• [TASK DIRECTIONS]
Return each line of the listing below that contains the string "Does". The match is case-sensitive.

• [Items from a data source]
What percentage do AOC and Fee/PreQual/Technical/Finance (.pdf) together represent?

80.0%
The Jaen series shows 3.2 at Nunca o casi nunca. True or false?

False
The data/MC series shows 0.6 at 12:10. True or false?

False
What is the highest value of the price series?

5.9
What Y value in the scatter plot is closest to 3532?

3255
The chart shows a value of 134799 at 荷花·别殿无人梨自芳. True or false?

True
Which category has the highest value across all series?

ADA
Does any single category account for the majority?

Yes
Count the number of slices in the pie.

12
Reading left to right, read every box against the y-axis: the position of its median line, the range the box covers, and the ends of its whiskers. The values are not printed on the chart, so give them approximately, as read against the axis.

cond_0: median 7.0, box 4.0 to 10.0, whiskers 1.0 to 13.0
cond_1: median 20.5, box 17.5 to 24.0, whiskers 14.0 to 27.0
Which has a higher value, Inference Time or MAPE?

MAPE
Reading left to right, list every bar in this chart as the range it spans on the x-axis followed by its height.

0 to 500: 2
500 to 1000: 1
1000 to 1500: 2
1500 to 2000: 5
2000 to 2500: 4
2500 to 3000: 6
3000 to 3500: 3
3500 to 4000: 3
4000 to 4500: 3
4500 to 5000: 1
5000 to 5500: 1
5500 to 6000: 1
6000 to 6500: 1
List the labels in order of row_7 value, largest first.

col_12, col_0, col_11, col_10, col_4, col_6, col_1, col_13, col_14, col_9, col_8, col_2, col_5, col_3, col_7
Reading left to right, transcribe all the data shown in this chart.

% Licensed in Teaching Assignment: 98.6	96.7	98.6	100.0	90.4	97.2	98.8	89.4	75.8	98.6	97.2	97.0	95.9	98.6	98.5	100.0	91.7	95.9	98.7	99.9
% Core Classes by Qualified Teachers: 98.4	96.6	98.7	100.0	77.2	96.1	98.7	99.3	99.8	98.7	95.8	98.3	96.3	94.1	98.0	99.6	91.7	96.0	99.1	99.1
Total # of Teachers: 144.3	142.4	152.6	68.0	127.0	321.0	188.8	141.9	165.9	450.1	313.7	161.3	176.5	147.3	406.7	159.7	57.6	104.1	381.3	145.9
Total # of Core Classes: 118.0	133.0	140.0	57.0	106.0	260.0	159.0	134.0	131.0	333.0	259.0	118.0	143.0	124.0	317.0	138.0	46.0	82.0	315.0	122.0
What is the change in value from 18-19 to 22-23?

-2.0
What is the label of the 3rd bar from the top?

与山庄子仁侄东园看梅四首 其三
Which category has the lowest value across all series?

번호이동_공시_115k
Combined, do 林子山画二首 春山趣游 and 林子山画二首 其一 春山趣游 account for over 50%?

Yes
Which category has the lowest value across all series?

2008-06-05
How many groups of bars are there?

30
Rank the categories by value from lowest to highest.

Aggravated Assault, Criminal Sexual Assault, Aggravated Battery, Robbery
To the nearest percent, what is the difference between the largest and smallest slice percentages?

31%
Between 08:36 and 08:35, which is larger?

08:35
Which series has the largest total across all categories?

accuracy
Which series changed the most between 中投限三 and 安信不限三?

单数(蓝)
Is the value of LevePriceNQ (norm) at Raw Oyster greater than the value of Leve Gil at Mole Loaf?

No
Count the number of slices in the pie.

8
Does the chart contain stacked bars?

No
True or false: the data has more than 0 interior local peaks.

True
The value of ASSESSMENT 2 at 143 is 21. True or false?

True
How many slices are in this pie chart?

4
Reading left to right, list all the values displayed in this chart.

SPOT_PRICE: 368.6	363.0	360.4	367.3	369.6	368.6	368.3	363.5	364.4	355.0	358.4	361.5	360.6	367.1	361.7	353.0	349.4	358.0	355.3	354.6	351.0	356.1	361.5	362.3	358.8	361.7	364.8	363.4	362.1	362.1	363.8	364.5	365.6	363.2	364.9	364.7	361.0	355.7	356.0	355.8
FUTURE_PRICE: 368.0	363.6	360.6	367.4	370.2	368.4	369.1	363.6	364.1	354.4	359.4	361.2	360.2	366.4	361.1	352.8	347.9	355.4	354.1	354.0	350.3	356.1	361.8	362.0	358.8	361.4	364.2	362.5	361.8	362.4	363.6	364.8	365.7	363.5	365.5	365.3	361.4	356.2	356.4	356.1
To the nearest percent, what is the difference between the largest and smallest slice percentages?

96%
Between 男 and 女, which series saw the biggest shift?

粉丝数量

• [RESPONSE BOX]
Does any single category account for the majority?
Does the chart contain stacked bars?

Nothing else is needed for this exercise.